But yesterday those tanks came to a juddering halt after Best Buy UK said it would close its 11 big box stores before the end of December. This followed dire losses of £46.7m for the half-year to 30 September. Andrew Harrison, the chief executive of Best Buy Europe, the partnership with Carphone Warehouse, said the "substantial change" in the technology market since 2008 – towards smartphones, tablet devices and apps – had convinced the group to focus on a single brand for its 800-plus stores in the UK. "It was the technology cycle that spurred us to do something. There is a nice saying in America: 'Skate where the puck is going to be – not where it is at the moment'," he said.

But the end of Best Buy UK's big box dream brings down the curtain on one of the most calamitous launches in modern retail history. Industry experts say that Best Buy was undone by a combination of "naivety", "arrogance", the lack of a differentiated offer and advertising, and a launch into the teeth of a brutal consumer recession.

It was also hit by a series of departures among executives not long after it first store opened in Thurrock, Essex, in May 2010. The retail analyst Neil Saunders said: "They opened at the worst possible time with the market in quite a steep decline and with consumers not buying in the way they had the previous decade."

He added: "There was an arrogance that they thought they could take the market by storm." But Mr Harrison hit back. "Far from being arrogant, one of Best Buy's values is humility, in terms of changing your strategy, in knowing you can do things differently. Arrogant organisations don't do that."

In background briefings before its launch, Best Buy's executives were bullish. In short, they believed the overall UK electricals market was more than 20 per cent underdeveloped, as the customer service at the incumbent chains was so dreadful.

Robert Clark, a director at Retail Week Knowledge Bank, said: "There was an element of naivety in that I think they underestimated the established order of things. They [Best Buy] should have done it in the 1990s."

Best Buy also suffered from a lack of recognition among UK consumers and Mr Saunders believes this was not simply due to its low numbers of stores.

Mr Saunders says: "They are differentiated on service. If you go into one of their stores, the service is good and better than what you traditionally got in Currys and Comet. But they did not communicate their point of difference well enough."

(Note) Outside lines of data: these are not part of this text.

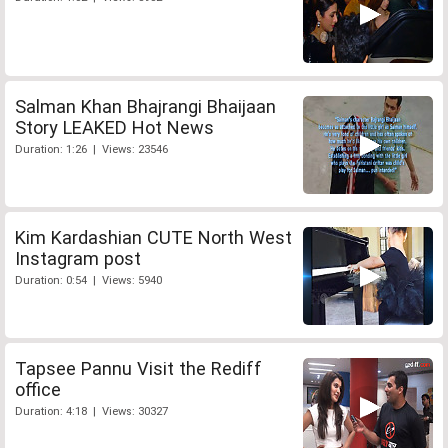
Salman Khan Bhajrangi Bhaijaan
Story LEAKED Hot News
Duration: 1:26 | Views: 23546
Kim Kardashian CUTE North West
Instagram post
Duration: 0:54 | Views: 5940
Tapsee Pannu Visit the Rediff
office
Duration: 4:18 | Views: 30327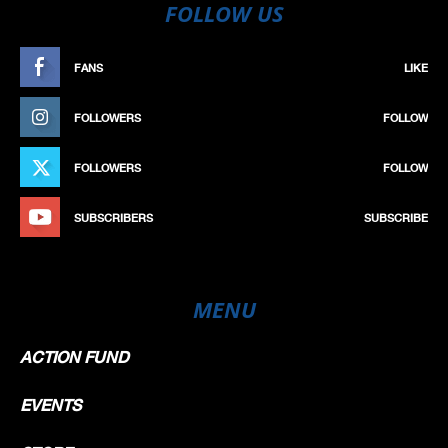
FOLLOW US
FANS
LIKE
FOLLOWERS
FOLLOW
FOLLOWERS
FOLLOW
SUBSCRIBERS
SUBSCRIBE
MENU
ACTION FUND
EVENTS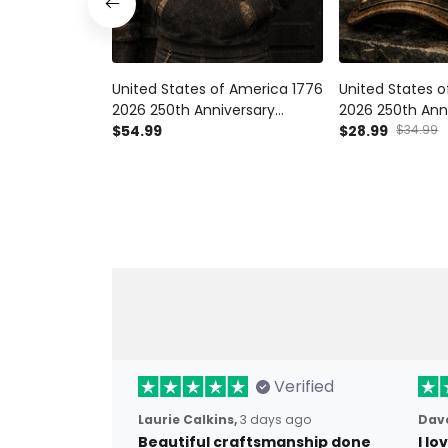
United States of America 1776
United States 
2026 250th Anniversary
2026 250th Ann
Printed Hoodie American
$54.99
Printed Vintag
$28.99
$34.99
Eagle Patriotic Sweatshirt USA
American Eagle 
Independence Day Gift
USA Independen
Verified
Laurie Calkins,
3 days ago
Dave
Beautiful craftsmanship done
I l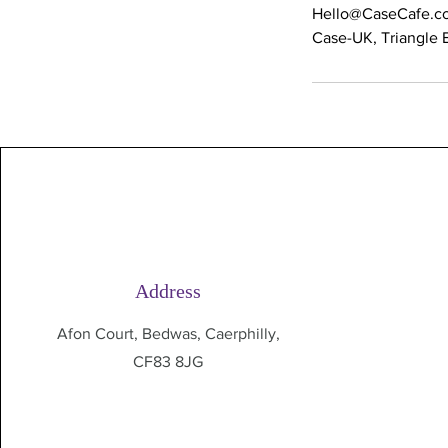
Hello@CaseCafe.co
Case-UK, Triangle B
Address
Afon Court, Bedwas, Caerphilly,
CF83 8JG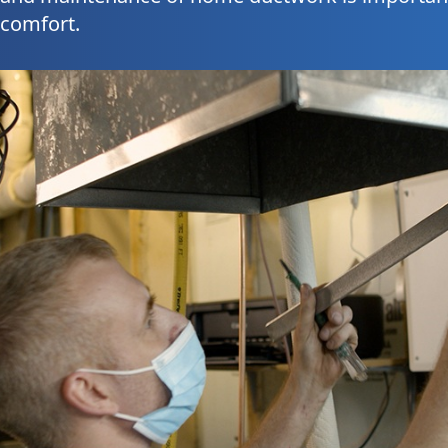
 comfort.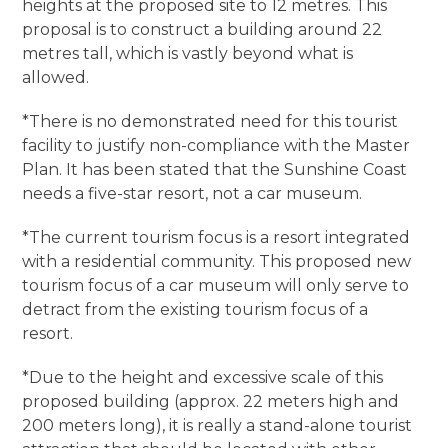
heights at the proposed site to 12 metres. This
proposal is to construct a building around 22
metres tall, which is vastly beyond what is
allowed.
*There is no demonstrated need for this tourist
facility to justify non-compliance with the Master
Plan. It has been stated that the Sunshine Coast
needs a five-star resort, not a car museum.
*The current tourism focus is a resort integrated
with a residential community. This proposed new
tourism focus of a car museum will only serve to
detract from the existing tourism focus of a
resort.
*Due to the height and excessive scale of this
proposed building (approx. 22 meters high and
200 meters long), it is really a stand-alone tourist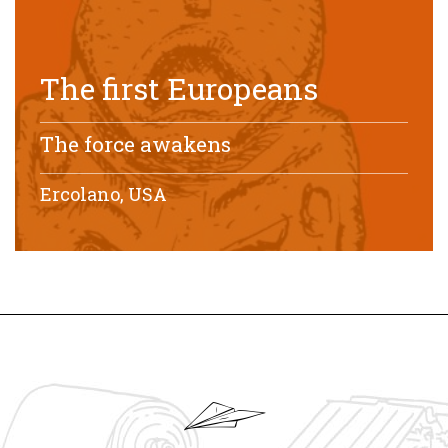
The first Europeans
The force awakens
Ercolano, USA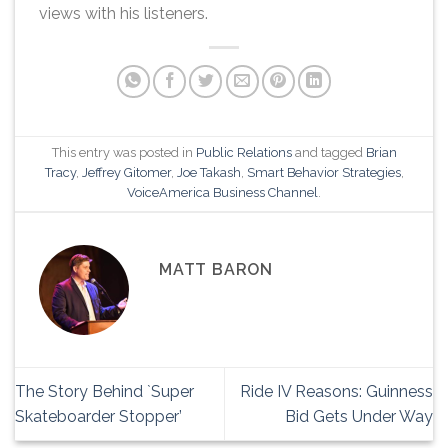
views with his listeners.
This entry was posted in
Public Relations
and tagged
Brian
Tracy
,
Jeffrey Gitomer
,
Joe Takash
,
Smart Behavior Strategies
,
VoiceAmerica Business Channel
.
MATT BARON
The Story Behind `Super
Ride IV Reasons: Guinness
Skateboarder Stopper’
Bid Gets Under Way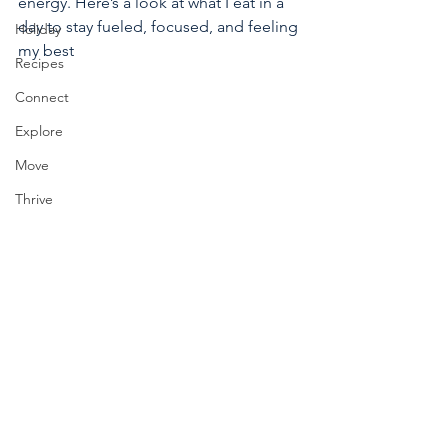
energy. Here’s a look at what I eat in a 
day to stay fueled, focused, and feeling 
Holiday
my best
Recipes
Connect
Explore
Move
Thrive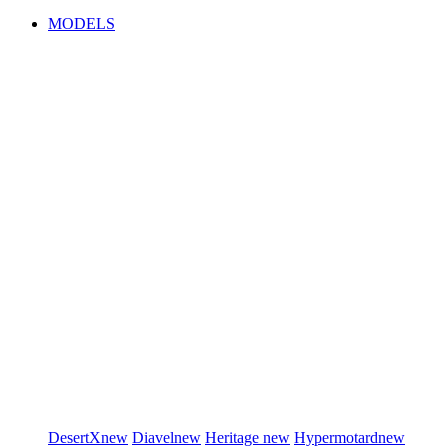
MODELS
DesertX
new
Diavel
new
Heritage
new
Hypermotard
new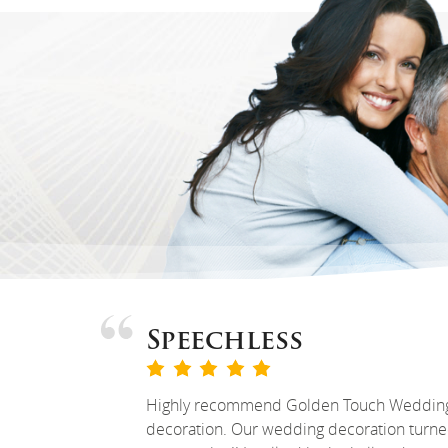
Speechless
Highly recommend Golden Touch Weddin
decoration. Our wedding decoration turn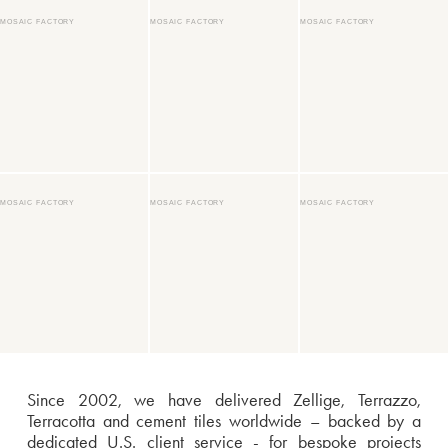
MOSAIC FACTORY
MOSAIC FACTORY
MOSAIC FACTORY
MOSAIC FACTORY
MOSAIC FACTORY
MOSAIC FACTORY
Since 2002, we have delivered Zellige, Terrazzo,
Terracotta and cement tiles worldwide – backed by a
dedicated U.S. client service - for bespoke projects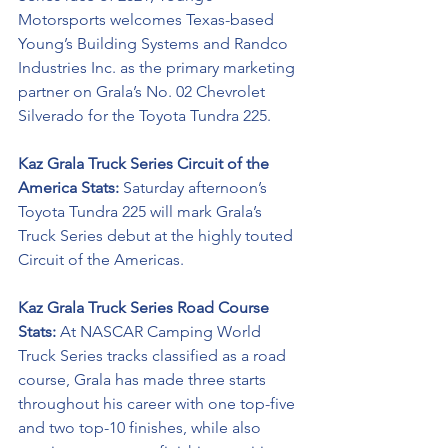
Motorsports welcomes Texas-based 
Young’s Building Systems and 
Randco 
Industries Inc
. as the primary marketing 
partner on Grala’s No. 02 Chevrolet 
Silverado for the Toyota Tundra 225. 
Kaz Grala Truck Series Circuit of the 
America Stats: 
Saturday afternoon’s 
Toyota Tundra 225 will mark Grala’s 
Truck Series debut at the highly touted 
Circuit of the Americas. 
Kaz Grala Truck Series Road Course 
Stats: 
At NASCAR Camping World 
Truck Series tracks classified as a road 
course, Grala has made three starts 
throughout his career with one top-five 
and two top-10 finishes, while also 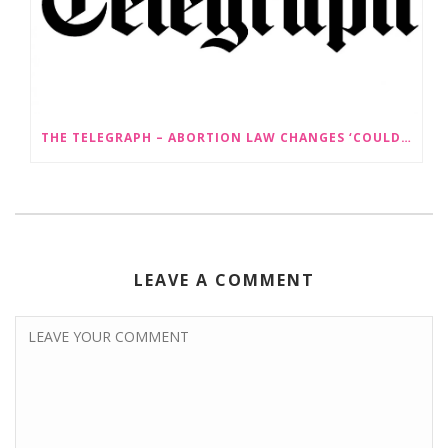
THE TELEGRAPH – ABORTION LAW CHANGES ‘COULD LEAD TO SEX SELECTION OF FOETUSES’
LEAVE A COMMENT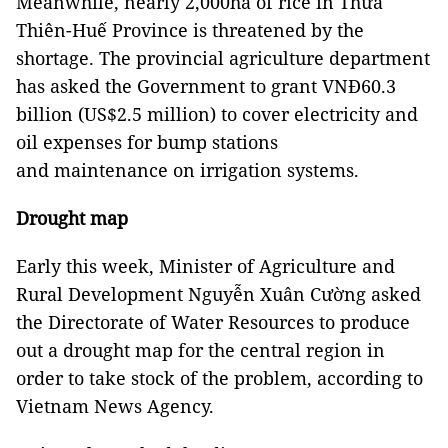
Meanwhile, nearly 2,000ha of rice in Thừa
Thiên-Huế Province is threatened by the
shortage. The provincial agriculture department
has asked the Government to grant VNĐ60.3
billion (US$2.5 million) to cover electricity and
oil expenses for bump stations
and maintenance on irrigation systems.
Drought map
Early this week, Minister of Agriculture and
Rural Development Nguyễn Xuân Cường asked
the Directorate of Water Resources to produce
out a drought map for the central region in
order to take stock of the problem, according to
Vietnam News Agency.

Another view is that Best Buy did not live up to its hype on pricing. Mr Clark said: "They did not persist with their promotions and their prices were not as exciting as they promised."

The lag between Best Buy's joint venture with Carphone Warehouse and opening stores also gave rivals a major opportunity to up their game. Mr Clark says: "The most important thing was that [Dixons Retail's] Currys and PC Word got their act together."

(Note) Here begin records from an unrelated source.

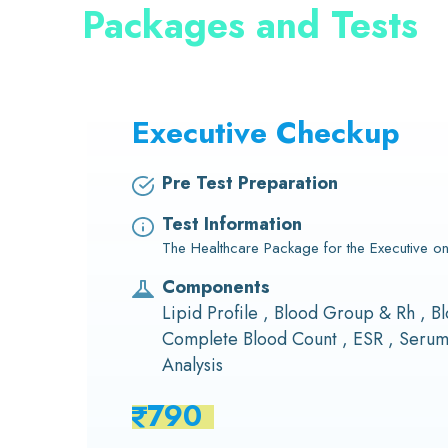
Packages and Tests
Executive Checkup
Pre Test Preparation
Test Information
The Healthcare Package for the Executive on
Components
Lipid Profile , Blood Group & Rh , Bl
Complete Blood Count , ESR , Serum 
Analysis
790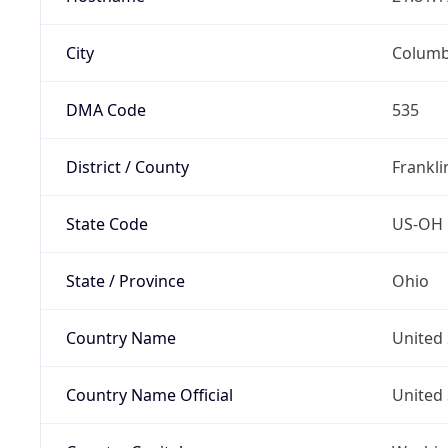
City
Colum
DMA Code
535
District / County
Frankli
State Code
US-OH
State / Province
Ohio
Country Name
United 
Country Name Official
United 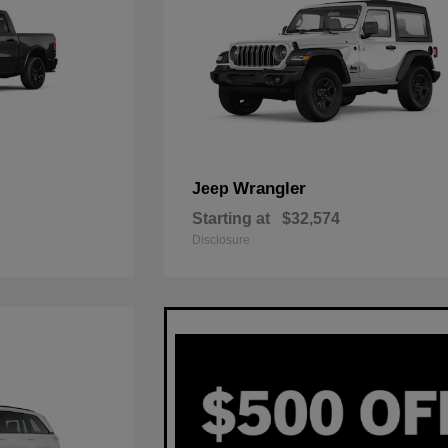
Wrangler
Jeep
Starting at
$32,574
Disclosure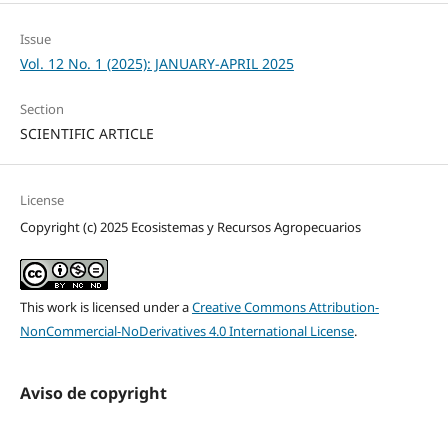
Issue
Vol. 12 No. 1 (2025): JANUARY-APRIL 2025
Section
SCIENTIFIC ARTICLE
License
Copyright (c) 2025 Ecosistemas y Recursos Agropecuarios
This work is licensed under a
Creative Commons Attribution-
NonCommercial-NoDerivatives 4.0 International License
.
Aviso de copyright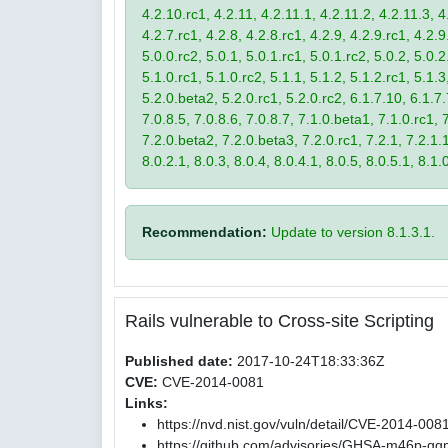
4.2.10.rc1, 4.2.11, 4.2.11.1, 4.2.11.2, 4.2.11.3, 4.
4.2.7.rc1, 4.2.8, 4.2.8.rc1, 4.2.9, 4.2.9.rc1, 4.2.
5.0.0.rc2, 5.0.1, 5.0.1.rc1, 5.0.1.rc2, 5.0.2, 5.0.2
5.1.0.rc1, 5.1.0.rc2, 5.1.1, 5.1.2, 5.1.2.rc1, 5.1.3
5.2.0.beta2, 5.2.0.rc1, 5.2.0.rc2, 6.1.7.10, 6.1.7.
7.0.8.5, 7.0.8.6, 7.0.8.7, 7.1.0.beta1, 7.1.0.rc1, 7
7.2.0.beta2, 7.2.0.beta3, 7.2.0.rc1, 7.2.1, 7.2.1.1,
8.0.2.1, 8.0.3, 8.0.4, 8.0.4.1, 8.0.5, 8.0.5.1, 8.1.
Recommendation:
Update to version 8.1.3.1.
Rails vulnerable to Cross-site Scripting
Published date:
2017-10-24T18:33:36Z
CVE:
CVE-2014-0081
Links:
https://nvd.nist.gov/vuln/detail/CVE-2014-008
https://github.com/advisories/GHSA-m46p-gg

Mr Saunders agrees that the launch of Best Buy UK was ultimately a "blessing in disguise for Dixons because it made them pull up their socks". He adds: "It has renovated stores, put in extra training and extra service levels for customers." In Best Buy's defence, its rivals have also been struggling in one of the worst markets for consumer electricals in the UK in living memory.

Dixons Retail, which has more than 1,200 stores across Europe, suffered a 10 per cent fall in UK sales for the 12 weeks to 23 July. Meanwhile, Kesa Electricals is trying to offload Comet, which could suffer losses of about £20m this year. Mr Saunders painted a bleak picture for the UK consumer electricals market. He said: "It just shows there is no growth and we have got too many retailers and too many stores."

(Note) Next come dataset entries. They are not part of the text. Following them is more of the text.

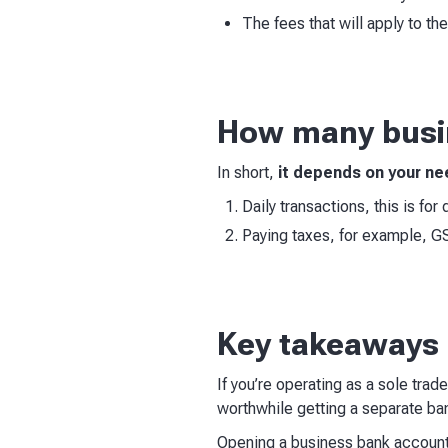
The fees that will apply to th
How many busin
In short,
it depends on your n
Daily transactions, this is fo
Paying taxes, for example, G
Key takeaways
If you’re operating as a sole trad
worthwhile getting a separate b
Opening a business bank account i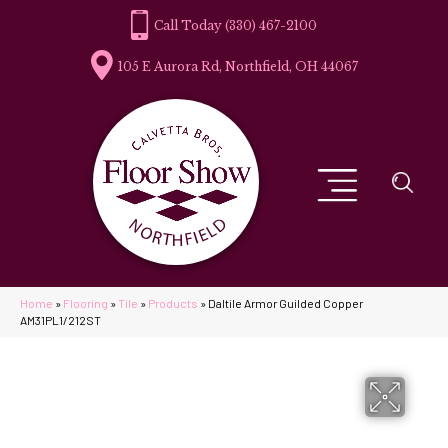
(330) 467-2100
105 E Aurora Rd, Northfield, OH 44067
Home
»
Flooring
»
Tile
»
Products
»
Daltile Armor Guilded Copper
AM31PL1/212ST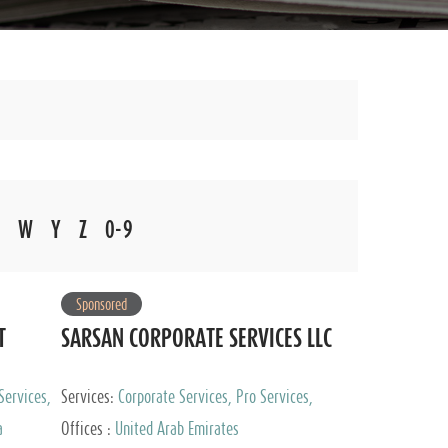
W
Y
Z
0-9
Sponsored
T
SARSAN CORPORATE SERVICES LLC
Services,
Services:
Corporate Services, Pro Services,
 Advisory
Marketing Management, Accounting & Book
a
Offices :
United Arab Emirates
Keeping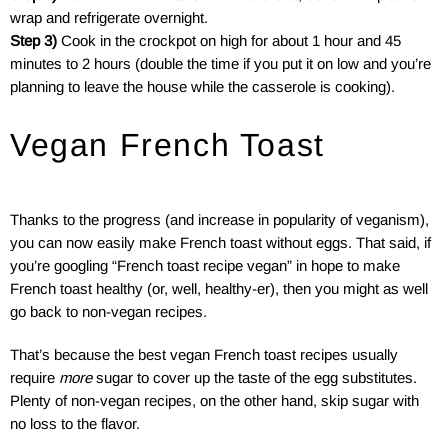
wrap and refrigerate overnight.
Step 3)
Cook in the crockpot on high for about 1 hour and 45
minutes to 2 hours (double the time if you put it on low and you’re
planning to leave the house while the casserole is cooking).
Vegan French Toast
Thanks to the progress (and increase in popularity of veganism),
you can now easily make French toast without eggs. That said, if
you’re googling “French toast recipe vegan” in hope to make
French toast healthy (or, well, healthy-er), then you might as well
go back to non-vegan recipes.
That’s because the best vegan French toast recipes usually
require
more
sugar to cover up the taste of the egg substitutes.
Plenty of non-vegan recipes, on the other hand, skip sugar with
no loss to the flavor.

A key focus for Best Buy Europe – which has 2,453 stores in nine European countries – will now be selling more wireless devices, smartphones and peripherals at its 150 larger Carphone Warehouse shops in the UK.

But retail historians will not look back favourably on Best Buy's ill-fated big box experiment. Mr Clark says: "They should have had everything going for them. The UK market was dominated by an unpopular Currys."

Charles Dunstone: a win-win situation

There was a marked contrast yesterday between the fortunes of Charles Dunstone, the founder of Carphone Warehouse, and those of Best Buy UK's 1,100 staff.

Mr Dunstone is set for a windfall of £243m after Carphone Warehouse unveiled the disposal of its interest in Best Buy Mobile US and Canada profit share agreement to the electricals giant for £838min cash.

The outlook is less rosy for Best Buy UK's employees after its decision to close its 11 fledgling stores before the end of the year. But a spokesman said it was "absolutely confident that we will be able to redeploy a large majority of the employees". There are no such worries for Mr Dunstone, who has a 29 per cent shareholding in Carphone Warehouse.

The group intends to return up to £813m of cash to shareholders via a B share scheme – which will give shareholders the choice of receiving income or capital. Annual consulting payments of £5m spread over the next five years will account for the remainder. Following the demerger between Carphone Warehouse and its Talk Talk telecoms unit in 2010, Mr Dunstone's fortune was £1bn, according to the Sunday Times Rich List in May.

Not bad for a lad, who now chairs both businesses, and set up Carphone Warehouse with £6,000 of his savings in 1989.